The number of lines containing the word "desire" is all you should give; count them in the records below.

Stored items from a collection:
○ ○ ○
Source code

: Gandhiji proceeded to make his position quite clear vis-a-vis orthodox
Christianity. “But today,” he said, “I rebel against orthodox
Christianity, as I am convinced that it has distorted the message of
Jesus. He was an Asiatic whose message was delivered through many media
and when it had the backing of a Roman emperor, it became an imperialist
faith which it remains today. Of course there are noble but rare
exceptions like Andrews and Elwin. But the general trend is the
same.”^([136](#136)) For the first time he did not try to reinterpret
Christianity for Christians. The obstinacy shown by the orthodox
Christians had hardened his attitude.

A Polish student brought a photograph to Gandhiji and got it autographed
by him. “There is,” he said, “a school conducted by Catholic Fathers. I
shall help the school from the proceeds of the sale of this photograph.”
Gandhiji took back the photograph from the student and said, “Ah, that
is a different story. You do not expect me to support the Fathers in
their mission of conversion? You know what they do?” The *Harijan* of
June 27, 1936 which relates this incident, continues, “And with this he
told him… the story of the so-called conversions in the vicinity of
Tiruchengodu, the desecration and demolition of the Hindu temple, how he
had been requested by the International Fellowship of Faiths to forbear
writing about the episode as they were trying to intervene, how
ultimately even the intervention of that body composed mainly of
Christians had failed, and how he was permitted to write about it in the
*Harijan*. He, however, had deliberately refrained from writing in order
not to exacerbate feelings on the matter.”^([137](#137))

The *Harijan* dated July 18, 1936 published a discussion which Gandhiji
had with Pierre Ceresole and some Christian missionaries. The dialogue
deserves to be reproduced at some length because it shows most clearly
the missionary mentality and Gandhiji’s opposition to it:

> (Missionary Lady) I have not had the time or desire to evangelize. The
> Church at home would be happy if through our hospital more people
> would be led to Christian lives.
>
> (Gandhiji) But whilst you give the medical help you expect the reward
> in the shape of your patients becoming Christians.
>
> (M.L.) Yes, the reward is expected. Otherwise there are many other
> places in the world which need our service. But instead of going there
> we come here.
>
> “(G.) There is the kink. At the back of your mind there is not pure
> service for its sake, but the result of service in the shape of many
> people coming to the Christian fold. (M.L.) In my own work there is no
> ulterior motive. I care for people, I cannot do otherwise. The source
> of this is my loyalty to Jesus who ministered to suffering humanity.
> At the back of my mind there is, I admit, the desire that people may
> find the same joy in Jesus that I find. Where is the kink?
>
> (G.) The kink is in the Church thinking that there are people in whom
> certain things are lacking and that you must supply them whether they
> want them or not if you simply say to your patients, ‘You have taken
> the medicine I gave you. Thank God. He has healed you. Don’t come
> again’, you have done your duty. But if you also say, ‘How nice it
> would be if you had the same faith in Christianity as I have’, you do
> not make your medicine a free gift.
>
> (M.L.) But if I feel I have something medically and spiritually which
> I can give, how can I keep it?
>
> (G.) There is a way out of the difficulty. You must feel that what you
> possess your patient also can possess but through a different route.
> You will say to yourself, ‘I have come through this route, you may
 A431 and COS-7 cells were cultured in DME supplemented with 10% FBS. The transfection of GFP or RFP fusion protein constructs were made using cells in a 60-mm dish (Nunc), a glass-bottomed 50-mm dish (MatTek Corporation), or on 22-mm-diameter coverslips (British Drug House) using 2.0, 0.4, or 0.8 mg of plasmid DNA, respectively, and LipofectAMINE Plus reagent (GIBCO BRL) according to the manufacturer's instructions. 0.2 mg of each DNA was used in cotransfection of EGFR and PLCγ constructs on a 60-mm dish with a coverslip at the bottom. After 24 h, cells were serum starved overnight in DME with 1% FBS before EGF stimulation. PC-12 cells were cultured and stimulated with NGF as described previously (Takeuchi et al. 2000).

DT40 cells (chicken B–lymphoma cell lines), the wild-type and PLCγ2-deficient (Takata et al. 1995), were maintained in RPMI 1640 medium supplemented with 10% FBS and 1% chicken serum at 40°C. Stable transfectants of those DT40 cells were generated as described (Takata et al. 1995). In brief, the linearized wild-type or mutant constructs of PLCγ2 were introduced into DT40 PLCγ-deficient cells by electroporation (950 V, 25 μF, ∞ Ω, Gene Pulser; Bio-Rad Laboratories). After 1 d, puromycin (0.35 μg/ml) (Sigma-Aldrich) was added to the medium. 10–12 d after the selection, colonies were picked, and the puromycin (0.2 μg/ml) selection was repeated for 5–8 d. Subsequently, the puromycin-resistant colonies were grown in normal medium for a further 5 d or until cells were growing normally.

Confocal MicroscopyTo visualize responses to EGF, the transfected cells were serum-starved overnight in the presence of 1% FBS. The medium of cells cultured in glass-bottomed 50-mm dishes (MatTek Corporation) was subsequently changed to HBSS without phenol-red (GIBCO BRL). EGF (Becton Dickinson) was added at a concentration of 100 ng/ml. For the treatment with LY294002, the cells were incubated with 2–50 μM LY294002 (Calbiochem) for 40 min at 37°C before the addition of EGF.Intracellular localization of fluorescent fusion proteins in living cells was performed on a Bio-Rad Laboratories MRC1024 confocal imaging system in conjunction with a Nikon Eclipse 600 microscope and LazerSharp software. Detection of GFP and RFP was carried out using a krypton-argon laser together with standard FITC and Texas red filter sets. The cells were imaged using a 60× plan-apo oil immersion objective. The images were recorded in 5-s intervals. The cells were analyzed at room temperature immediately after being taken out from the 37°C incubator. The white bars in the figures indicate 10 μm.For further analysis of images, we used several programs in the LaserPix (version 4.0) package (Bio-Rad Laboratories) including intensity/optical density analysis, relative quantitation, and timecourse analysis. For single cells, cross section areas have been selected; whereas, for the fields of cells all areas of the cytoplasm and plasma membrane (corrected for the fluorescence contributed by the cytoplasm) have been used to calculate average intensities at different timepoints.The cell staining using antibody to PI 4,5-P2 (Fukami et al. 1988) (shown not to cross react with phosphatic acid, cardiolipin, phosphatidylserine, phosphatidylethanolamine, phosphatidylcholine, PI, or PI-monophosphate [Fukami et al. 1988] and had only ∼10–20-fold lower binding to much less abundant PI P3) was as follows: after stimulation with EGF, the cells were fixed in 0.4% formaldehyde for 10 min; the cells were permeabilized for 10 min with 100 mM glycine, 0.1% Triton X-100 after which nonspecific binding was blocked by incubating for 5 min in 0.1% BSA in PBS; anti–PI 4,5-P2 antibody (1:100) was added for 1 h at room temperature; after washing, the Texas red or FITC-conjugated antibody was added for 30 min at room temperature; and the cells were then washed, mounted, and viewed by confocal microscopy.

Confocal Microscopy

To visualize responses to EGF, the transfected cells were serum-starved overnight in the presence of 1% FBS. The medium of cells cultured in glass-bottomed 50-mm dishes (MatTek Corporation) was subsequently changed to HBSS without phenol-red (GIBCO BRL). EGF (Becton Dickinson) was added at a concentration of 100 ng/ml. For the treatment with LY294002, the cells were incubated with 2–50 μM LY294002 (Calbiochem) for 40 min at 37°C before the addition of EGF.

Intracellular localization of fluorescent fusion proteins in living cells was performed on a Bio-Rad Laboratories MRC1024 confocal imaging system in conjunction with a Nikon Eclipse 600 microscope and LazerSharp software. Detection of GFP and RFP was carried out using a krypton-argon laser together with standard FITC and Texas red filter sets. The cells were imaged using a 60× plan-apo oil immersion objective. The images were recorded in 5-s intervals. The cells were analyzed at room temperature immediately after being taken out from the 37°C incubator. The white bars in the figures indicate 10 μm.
○ ○ ○
_SOLUTION FOR THIS PROBLEM_
2